# Work order
Pull out each line of the data below that contains the word "LỊCH", matching uppercase and lowercase exactly.
Segment Start: Dataset excerpts
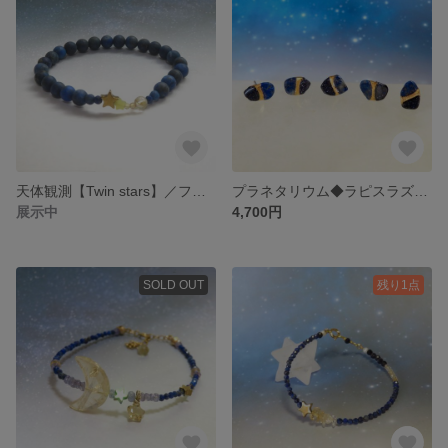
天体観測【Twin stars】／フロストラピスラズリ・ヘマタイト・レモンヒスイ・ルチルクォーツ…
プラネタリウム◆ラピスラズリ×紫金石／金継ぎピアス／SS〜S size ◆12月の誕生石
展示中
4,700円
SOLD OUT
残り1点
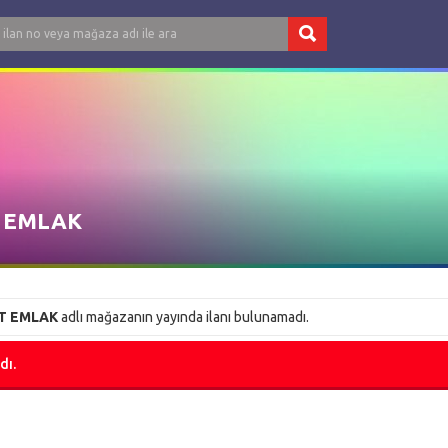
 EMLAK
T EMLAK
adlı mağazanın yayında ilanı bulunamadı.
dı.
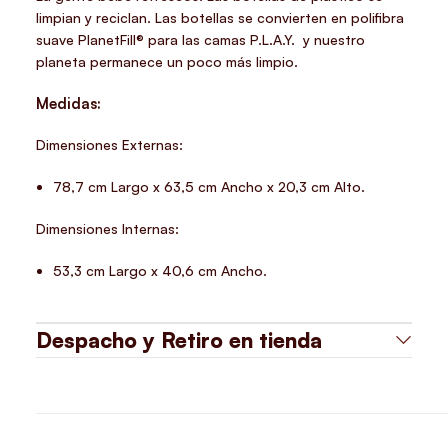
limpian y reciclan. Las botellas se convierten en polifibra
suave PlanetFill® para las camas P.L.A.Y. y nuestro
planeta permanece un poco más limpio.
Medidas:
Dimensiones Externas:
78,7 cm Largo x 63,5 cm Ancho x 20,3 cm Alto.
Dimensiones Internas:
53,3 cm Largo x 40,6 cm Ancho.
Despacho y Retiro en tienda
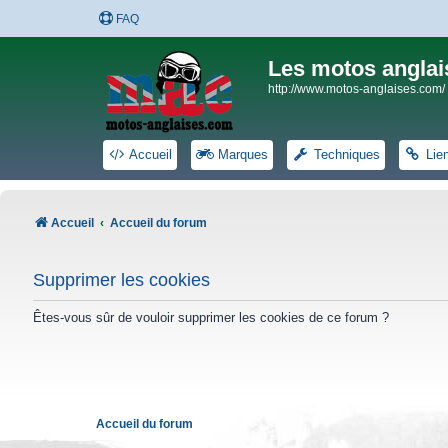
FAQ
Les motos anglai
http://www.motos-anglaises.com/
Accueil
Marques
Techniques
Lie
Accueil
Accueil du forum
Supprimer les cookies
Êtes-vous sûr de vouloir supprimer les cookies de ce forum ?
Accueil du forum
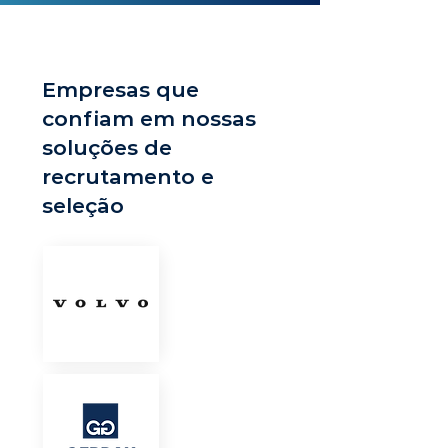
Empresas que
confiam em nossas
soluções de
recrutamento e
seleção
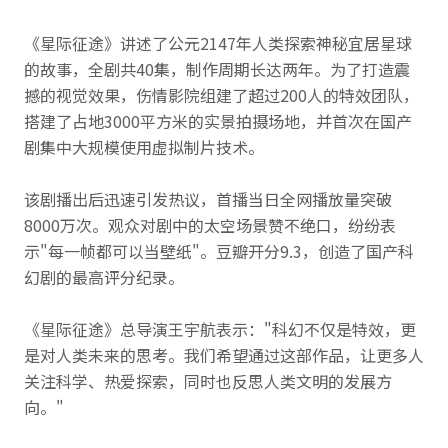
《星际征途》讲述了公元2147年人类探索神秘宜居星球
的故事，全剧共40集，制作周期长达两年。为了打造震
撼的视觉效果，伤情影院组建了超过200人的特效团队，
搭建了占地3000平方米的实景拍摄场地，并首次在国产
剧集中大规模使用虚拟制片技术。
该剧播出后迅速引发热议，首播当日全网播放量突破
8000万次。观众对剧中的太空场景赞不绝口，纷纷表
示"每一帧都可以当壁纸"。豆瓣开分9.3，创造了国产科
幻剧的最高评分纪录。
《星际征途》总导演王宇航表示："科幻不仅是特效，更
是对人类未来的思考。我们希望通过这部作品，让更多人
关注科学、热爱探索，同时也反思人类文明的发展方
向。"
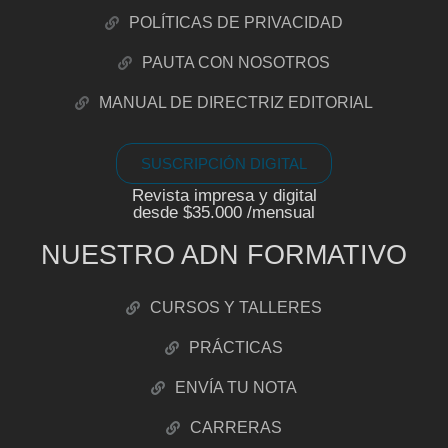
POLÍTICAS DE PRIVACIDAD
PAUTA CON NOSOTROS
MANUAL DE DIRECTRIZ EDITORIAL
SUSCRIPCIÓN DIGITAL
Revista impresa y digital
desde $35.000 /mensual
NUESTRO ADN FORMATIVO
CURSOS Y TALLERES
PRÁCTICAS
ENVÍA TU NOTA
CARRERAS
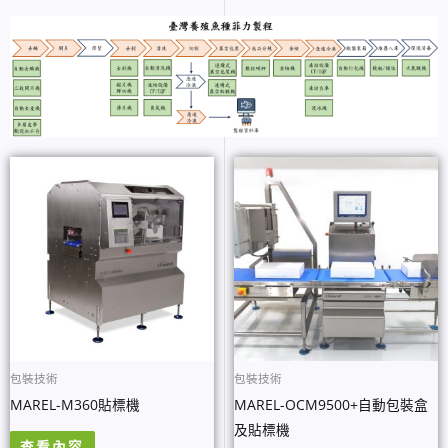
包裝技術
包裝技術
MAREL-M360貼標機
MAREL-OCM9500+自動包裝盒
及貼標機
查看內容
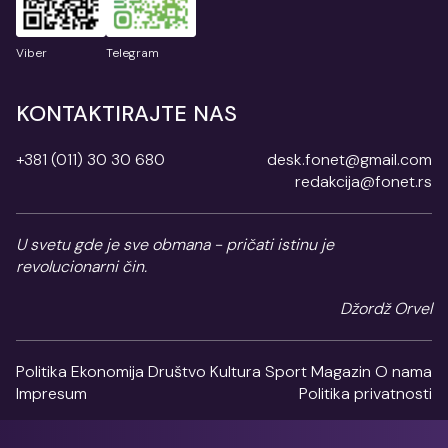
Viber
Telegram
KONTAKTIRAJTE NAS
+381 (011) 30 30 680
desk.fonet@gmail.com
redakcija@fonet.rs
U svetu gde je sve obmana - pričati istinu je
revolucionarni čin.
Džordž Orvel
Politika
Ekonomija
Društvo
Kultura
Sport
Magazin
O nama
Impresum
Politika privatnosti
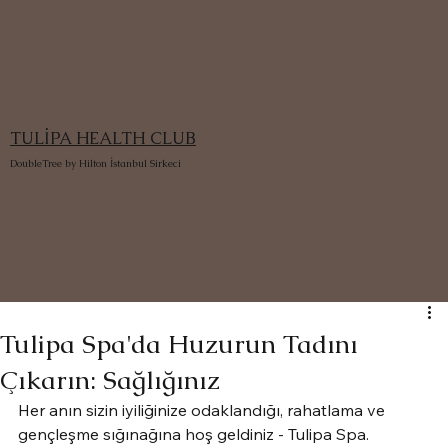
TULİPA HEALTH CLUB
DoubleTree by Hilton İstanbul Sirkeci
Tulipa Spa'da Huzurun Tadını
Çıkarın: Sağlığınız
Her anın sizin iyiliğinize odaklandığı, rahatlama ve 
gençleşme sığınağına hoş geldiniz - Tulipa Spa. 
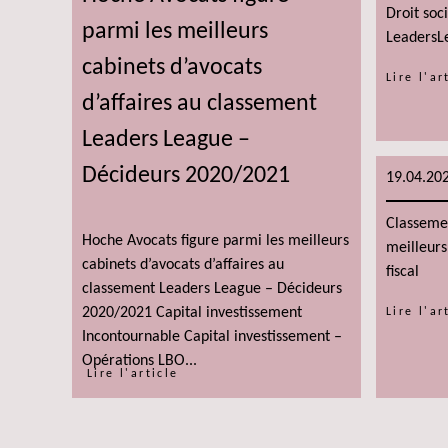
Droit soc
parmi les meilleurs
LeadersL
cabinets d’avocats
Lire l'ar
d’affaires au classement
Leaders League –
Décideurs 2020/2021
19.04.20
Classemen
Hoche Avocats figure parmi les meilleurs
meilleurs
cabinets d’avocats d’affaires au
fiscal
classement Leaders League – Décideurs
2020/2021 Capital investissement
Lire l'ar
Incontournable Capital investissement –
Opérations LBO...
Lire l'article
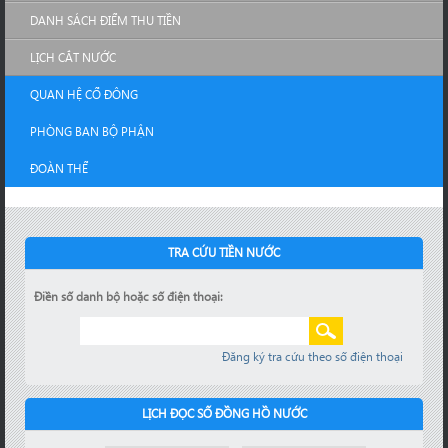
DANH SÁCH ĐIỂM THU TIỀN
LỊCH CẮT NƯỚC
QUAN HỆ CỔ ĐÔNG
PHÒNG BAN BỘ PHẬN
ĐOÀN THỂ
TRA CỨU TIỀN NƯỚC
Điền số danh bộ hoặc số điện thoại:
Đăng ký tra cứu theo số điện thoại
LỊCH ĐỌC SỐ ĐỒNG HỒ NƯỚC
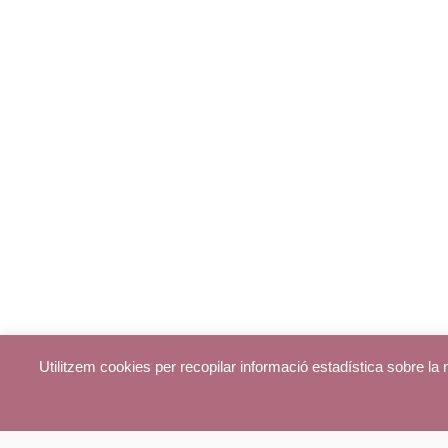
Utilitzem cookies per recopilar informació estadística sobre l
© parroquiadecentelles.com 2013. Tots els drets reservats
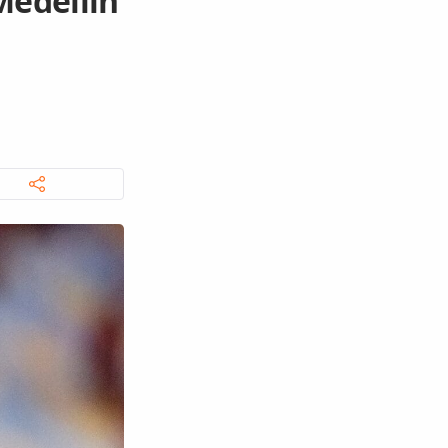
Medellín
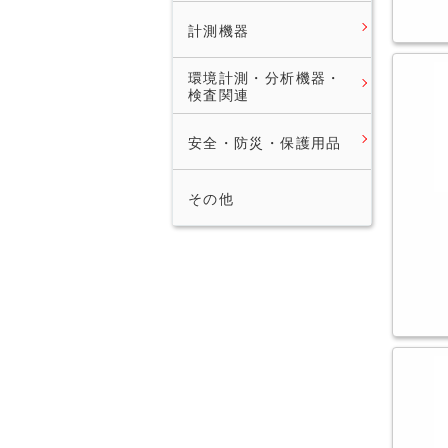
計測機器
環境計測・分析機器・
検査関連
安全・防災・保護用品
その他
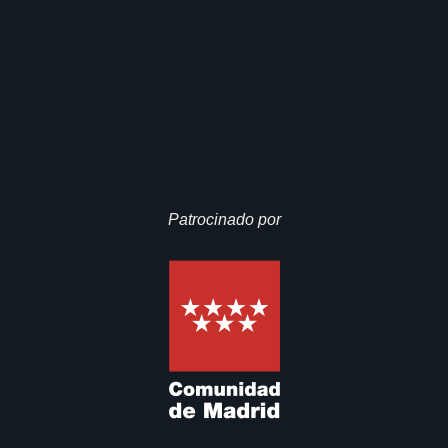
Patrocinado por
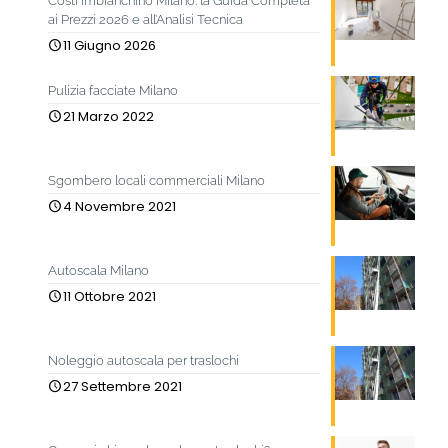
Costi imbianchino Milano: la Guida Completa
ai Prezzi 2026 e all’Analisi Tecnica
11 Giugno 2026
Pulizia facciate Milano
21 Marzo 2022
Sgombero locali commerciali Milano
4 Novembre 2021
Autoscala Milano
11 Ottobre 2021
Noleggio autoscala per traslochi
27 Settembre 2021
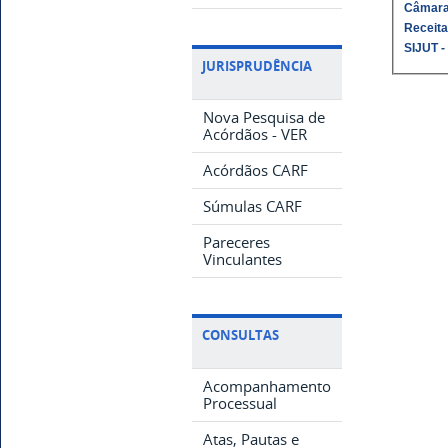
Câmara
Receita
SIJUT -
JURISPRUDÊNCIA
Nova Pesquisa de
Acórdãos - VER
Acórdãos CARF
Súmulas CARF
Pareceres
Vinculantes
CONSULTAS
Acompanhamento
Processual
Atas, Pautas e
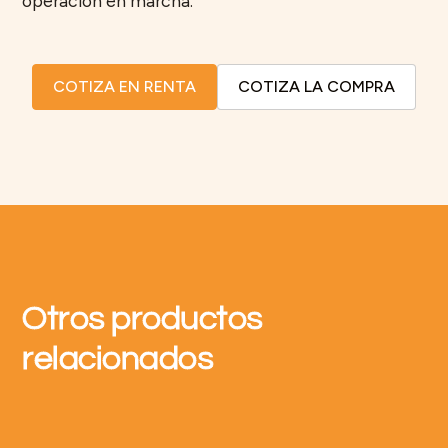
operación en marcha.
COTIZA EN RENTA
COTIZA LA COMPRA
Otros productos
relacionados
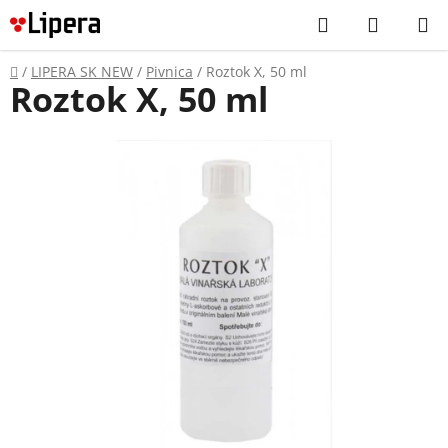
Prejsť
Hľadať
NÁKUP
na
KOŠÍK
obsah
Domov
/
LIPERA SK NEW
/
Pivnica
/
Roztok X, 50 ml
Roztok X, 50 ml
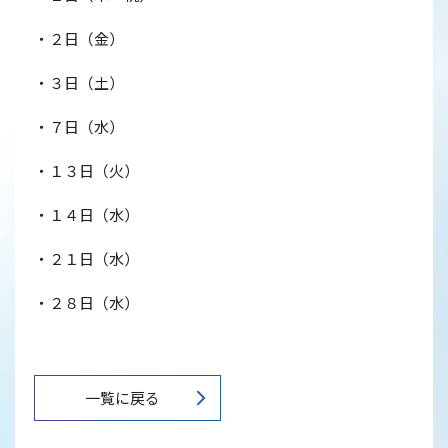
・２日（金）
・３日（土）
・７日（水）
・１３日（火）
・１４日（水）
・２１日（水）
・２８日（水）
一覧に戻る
Segment End: Dataset excerpts
# Task answer
LỊCH CẮT NƯỚC
LỊCH ĐỌC SỐ ĐỒNG HỒ NƯỚC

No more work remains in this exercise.